What you have to do: Return the run of lines below that opens with the line containing "X008366Y007101D02*" and closes with the line containing "X011366Y004101D01*", keeping each one exact.

Top of Dataset extract

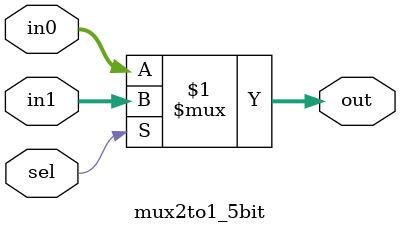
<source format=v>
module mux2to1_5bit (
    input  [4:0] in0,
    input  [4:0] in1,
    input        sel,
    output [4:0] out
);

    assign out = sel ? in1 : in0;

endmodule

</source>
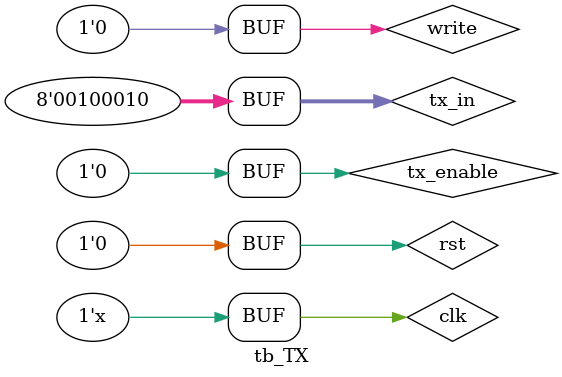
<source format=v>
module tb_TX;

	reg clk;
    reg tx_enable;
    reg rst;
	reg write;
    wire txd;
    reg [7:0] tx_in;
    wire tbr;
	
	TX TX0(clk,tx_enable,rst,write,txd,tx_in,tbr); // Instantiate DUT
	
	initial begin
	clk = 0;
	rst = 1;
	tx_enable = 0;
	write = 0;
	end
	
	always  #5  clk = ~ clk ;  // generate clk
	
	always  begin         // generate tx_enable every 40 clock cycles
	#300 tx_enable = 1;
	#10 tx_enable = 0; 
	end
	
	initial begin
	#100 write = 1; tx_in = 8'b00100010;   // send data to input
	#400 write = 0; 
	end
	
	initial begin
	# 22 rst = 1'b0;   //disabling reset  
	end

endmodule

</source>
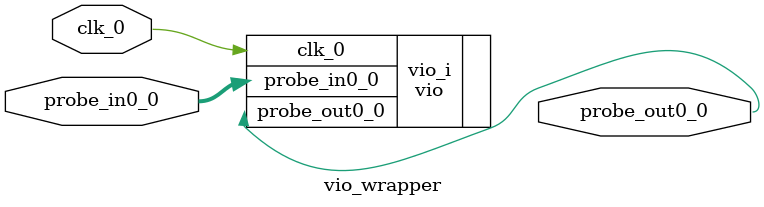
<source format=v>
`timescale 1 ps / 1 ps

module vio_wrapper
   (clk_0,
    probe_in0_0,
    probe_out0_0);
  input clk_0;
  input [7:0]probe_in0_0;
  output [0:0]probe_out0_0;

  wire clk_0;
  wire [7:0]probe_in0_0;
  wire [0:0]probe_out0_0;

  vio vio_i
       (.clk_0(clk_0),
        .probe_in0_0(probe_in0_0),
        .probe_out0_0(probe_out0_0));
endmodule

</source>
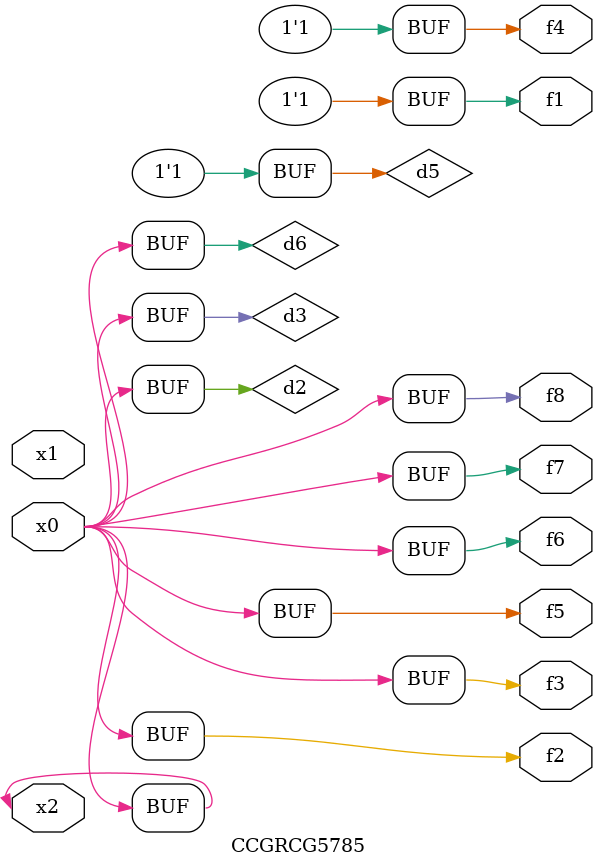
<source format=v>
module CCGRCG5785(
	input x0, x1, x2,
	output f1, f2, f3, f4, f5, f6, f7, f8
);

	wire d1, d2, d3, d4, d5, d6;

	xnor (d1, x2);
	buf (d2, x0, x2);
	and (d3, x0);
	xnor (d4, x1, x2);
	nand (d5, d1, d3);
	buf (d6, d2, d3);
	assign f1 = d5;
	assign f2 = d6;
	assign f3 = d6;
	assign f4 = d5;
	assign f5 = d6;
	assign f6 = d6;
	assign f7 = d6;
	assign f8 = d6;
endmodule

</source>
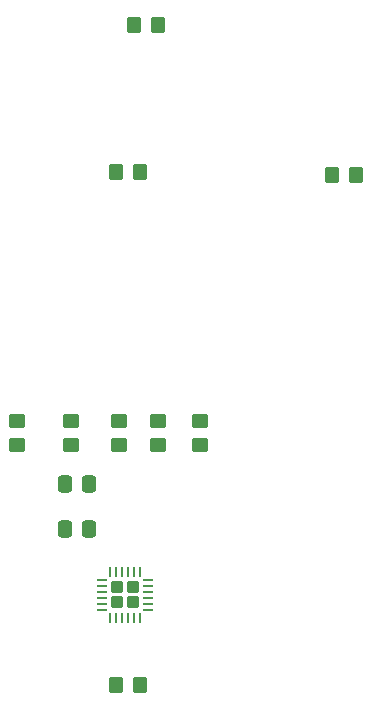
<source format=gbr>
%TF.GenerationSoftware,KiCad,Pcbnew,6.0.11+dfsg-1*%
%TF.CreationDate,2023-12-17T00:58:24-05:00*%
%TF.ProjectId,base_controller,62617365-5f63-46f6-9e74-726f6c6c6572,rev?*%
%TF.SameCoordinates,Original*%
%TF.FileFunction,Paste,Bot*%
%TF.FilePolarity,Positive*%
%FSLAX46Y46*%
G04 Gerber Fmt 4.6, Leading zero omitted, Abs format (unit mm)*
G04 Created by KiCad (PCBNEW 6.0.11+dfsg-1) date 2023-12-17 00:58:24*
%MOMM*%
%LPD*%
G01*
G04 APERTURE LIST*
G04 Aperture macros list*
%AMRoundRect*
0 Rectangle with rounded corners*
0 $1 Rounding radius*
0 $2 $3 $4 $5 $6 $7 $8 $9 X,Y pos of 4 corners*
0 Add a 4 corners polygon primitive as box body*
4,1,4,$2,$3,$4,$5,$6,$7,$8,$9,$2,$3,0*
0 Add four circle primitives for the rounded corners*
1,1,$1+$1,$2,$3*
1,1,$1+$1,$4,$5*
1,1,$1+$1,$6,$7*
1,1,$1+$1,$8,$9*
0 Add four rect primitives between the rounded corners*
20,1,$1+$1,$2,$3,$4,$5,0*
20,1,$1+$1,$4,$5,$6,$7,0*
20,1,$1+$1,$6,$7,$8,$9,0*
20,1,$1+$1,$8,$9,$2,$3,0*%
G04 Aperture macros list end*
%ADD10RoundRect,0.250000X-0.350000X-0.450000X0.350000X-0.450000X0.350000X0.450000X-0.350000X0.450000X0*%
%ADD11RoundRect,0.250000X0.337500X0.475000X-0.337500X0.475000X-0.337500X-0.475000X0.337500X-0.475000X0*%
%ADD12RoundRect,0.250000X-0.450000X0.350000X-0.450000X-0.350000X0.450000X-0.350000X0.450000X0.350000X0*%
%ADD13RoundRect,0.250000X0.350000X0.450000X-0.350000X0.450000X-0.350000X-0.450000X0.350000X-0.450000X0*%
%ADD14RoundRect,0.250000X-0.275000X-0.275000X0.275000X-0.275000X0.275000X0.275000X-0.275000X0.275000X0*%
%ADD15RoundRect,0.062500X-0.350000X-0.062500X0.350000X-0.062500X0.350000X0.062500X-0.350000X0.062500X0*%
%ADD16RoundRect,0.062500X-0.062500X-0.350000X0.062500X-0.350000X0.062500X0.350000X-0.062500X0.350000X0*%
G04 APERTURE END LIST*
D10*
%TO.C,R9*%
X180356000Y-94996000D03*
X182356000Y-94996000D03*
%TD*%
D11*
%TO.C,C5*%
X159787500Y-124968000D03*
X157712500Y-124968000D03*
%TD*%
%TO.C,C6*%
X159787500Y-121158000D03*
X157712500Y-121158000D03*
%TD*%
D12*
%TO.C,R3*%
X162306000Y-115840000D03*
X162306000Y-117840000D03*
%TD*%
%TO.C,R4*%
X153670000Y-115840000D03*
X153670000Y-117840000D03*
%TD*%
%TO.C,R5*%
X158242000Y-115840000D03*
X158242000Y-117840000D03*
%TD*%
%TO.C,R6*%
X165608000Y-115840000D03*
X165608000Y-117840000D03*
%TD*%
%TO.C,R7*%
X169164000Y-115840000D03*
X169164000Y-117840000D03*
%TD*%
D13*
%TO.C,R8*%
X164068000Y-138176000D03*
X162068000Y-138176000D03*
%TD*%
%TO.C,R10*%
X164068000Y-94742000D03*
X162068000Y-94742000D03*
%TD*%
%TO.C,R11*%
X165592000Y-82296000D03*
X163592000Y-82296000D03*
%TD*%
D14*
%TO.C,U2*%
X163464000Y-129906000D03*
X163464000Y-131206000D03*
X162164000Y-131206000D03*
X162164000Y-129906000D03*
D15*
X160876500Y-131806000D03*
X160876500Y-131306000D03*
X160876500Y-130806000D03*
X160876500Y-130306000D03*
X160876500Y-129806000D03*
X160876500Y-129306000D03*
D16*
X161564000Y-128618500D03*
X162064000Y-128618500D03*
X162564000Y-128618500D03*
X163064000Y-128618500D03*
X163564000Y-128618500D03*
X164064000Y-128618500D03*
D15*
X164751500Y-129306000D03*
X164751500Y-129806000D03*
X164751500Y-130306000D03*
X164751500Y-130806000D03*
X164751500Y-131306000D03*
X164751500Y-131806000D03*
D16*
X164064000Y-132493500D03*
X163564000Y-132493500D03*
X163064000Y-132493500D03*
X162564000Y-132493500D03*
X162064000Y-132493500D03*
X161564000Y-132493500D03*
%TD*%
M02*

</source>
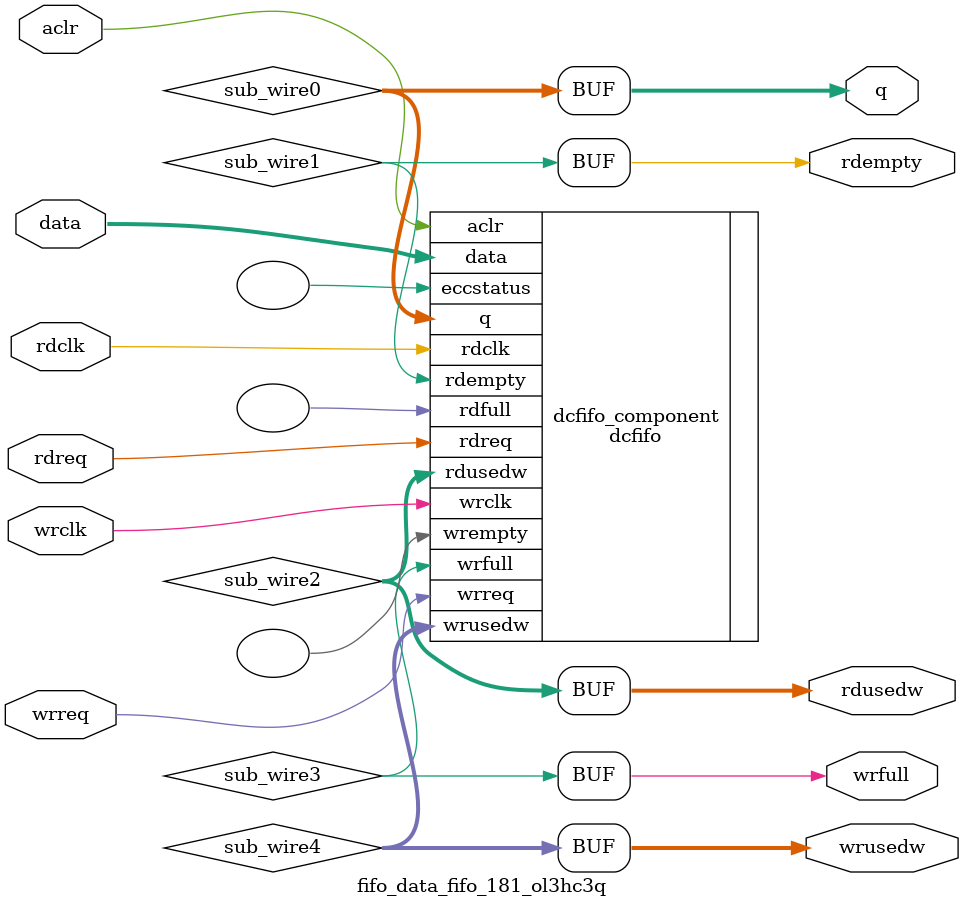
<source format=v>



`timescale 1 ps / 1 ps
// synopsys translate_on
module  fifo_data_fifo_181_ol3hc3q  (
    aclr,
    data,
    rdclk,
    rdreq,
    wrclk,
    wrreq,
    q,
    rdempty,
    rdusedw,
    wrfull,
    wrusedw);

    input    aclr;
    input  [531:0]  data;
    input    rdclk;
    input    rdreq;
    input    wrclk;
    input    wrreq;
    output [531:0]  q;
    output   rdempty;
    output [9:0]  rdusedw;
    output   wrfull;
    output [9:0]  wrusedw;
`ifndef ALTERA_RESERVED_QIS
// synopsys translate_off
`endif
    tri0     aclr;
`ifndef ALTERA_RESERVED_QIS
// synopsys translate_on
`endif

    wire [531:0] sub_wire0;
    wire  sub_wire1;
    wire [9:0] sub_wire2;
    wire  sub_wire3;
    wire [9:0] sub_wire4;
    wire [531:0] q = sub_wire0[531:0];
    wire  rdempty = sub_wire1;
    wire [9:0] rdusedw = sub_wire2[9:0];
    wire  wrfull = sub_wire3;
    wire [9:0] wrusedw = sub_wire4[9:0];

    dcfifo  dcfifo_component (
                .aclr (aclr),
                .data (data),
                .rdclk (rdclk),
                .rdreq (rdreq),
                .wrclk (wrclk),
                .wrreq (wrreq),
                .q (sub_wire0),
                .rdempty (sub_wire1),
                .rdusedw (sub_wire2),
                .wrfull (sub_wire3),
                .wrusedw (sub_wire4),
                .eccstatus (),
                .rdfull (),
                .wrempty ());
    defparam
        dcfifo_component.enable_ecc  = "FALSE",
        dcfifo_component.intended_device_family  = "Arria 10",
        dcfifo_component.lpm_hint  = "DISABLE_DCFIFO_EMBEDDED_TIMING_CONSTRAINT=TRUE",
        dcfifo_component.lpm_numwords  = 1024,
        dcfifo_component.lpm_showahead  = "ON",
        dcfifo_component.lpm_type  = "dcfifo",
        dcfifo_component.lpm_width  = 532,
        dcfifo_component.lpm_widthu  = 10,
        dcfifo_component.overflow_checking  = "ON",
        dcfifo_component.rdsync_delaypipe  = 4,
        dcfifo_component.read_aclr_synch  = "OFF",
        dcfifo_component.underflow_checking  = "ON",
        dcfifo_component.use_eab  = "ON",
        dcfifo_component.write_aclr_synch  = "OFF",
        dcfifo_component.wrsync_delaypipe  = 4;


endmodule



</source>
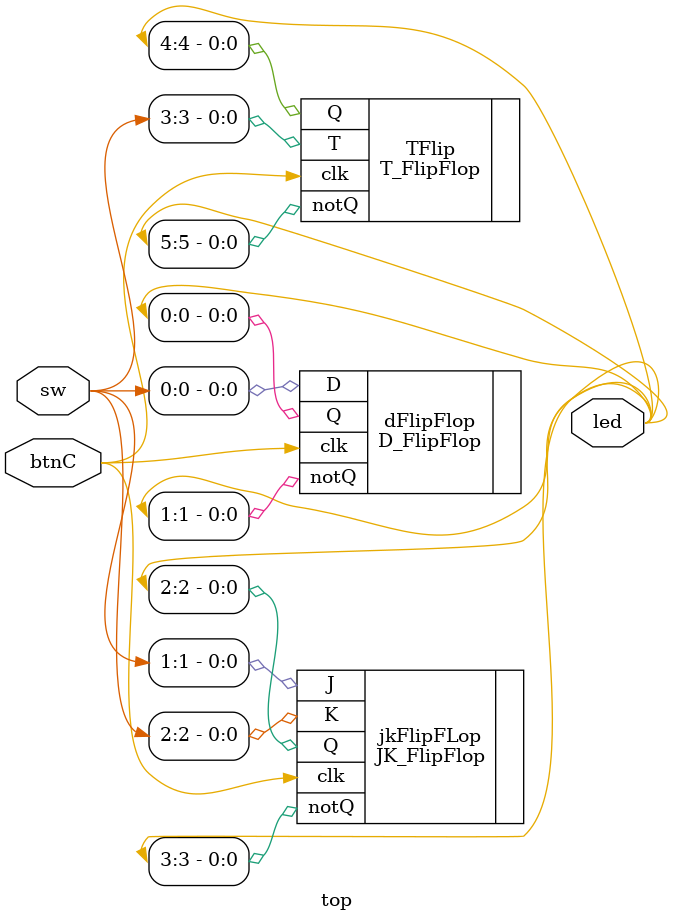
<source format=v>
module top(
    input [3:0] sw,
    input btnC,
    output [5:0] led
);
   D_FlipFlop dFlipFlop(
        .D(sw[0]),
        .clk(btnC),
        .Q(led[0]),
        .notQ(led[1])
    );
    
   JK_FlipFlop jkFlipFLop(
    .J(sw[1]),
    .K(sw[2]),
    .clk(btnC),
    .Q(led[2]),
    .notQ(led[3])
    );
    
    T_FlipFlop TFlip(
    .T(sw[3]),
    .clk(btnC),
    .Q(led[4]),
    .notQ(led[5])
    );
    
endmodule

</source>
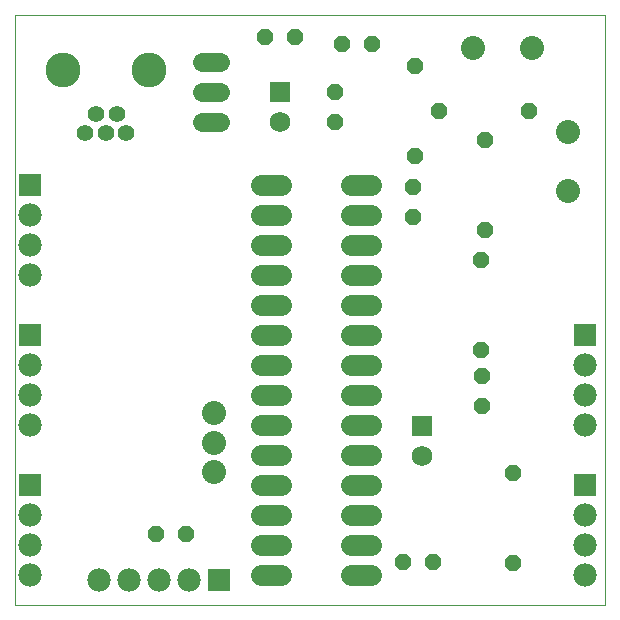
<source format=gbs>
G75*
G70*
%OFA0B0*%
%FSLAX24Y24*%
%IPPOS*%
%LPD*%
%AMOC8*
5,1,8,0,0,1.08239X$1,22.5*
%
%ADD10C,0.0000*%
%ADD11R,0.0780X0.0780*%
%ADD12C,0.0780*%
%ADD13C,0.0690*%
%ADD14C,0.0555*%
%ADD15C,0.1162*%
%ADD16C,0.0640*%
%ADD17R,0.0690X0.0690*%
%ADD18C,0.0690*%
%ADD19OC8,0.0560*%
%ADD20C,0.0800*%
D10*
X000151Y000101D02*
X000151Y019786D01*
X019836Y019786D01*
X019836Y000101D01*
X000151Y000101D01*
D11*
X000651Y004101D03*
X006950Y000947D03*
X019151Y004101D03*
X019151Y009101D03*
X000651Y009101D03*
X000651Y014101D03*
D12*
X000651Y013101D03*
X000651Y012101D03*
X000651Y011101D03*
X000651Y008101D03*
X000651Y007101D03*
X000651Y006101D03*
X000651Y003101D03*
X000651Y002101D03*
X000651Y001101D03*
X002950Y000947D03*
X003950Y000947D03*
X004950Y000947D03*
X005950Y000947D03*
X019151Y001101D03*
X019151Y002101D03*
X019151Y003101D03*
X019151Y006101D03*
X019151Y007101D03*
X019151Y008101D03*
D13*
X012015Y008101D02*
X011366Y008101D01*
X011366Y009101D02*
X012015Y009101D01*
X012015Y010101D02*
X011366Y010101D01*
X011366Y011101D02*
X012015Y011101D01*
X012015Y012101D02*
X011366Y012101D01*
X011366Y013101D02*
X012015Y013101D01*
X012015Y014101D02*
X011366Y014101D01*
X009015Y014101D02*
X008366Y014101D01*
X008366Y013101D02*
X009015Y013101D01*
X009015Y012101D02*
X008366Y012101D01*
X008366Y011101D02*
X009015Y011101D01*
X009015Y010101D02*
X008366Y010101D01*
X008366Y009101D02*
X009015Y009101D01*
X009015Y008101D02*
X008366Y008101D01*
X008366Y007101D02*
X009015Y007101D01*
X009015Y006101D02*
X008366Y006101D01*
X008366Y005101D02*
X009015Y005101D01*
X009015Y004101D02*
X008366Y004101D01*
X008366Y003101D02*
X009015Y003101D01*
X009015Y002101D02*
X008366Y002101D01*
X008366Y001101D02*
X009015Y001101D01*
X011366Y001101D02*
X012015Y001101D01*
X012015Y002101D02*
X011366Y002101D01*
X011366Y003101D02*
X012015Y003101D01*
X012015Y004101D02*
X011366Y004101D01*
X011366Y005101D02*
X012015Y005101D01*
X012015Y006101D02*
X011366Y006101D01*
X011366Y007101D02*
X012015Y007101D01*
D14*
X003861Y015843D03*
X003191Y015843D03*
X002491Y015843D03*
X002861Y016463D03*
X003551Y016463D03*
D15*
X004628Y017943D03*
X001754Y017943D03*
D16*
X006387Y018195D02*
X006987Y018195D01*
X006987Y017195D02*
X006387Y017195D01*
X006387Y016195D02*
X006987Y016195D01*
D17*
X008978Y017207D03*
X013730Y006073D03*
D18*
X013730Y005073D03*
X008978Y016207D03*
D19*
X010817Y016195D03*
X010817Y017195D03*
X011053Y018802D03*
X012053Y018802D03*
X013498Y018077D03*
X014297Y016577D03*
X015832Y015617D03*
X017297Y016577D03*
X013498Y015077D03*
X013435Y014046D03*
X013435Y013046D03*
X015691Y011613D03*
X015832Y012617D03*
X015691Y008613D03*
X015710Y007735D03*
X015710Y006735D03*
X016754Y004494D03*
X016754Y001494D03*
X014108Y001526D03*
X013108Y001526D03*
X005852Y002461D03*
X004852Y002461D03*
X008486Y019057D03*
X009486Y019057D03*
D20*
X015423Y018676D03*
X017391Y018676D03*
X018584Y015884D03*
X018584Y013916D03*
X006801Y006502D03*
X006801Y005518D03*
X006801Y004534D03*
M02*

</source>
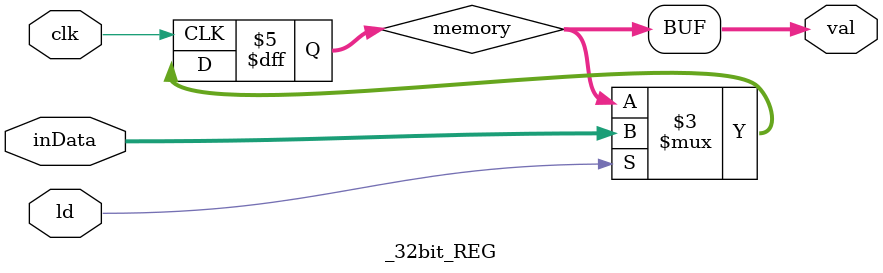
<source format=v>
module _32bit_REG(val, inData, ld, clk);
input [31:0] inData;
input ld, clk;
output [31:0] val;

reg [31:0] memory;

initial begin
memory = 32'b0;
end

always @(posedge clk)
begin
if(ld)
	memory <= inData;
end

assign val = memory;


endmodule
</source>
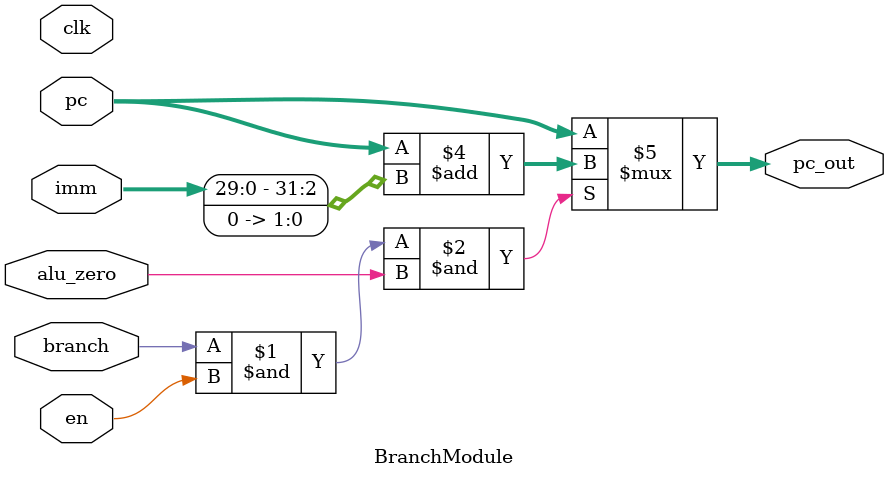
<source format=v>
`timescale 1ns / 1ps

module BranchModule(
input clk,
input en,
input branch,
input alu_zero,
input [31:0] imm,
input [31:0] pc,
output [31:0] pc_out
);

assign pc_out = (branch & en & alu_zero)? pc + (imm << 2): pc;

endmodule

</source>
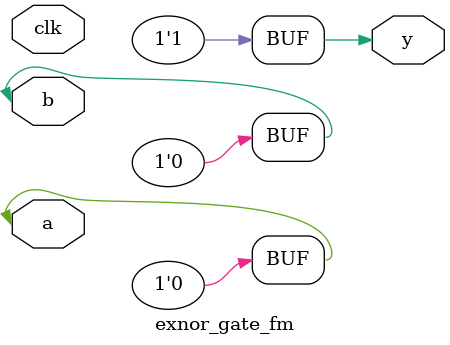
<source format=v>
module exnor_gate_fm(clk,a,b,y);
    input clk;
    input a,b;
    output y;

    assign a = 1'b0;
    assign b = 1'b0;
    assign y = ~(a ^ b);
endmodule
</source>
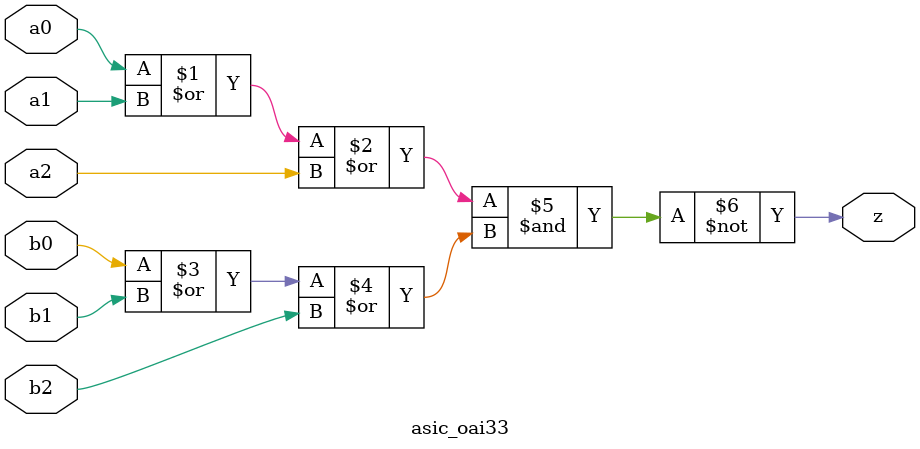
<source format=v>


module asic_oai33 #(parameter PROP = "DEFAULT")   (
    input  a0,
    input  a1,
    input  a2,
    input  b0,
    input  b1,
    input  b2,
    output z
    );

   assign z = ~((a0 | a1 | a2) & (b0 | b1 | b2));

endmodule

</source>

Bottom of Dataset extract

Problem solution:
X008366Y007101D02*
X009015Y007101D01*
X009015Y006101D02*
X008366Y006101D01*
X008366Y005101D02*
X009015Y005101D01*
X009015Y004101D02*
X008366Y004101D01*
X008366Y003101D02*
X009015Y003101D01*
X009015Y002101D02*
X008366Y002101D01*
X008366Y001101D02*
X009015Y001101D01*
X011366Y001101D02*
X012015Y001101D01*
X012015Y002101D02*
X011366Y002101D01*
X011366Y003101D02*
X012015Y003101D01*
X012015Y004101D02*
X011366Y004101D01*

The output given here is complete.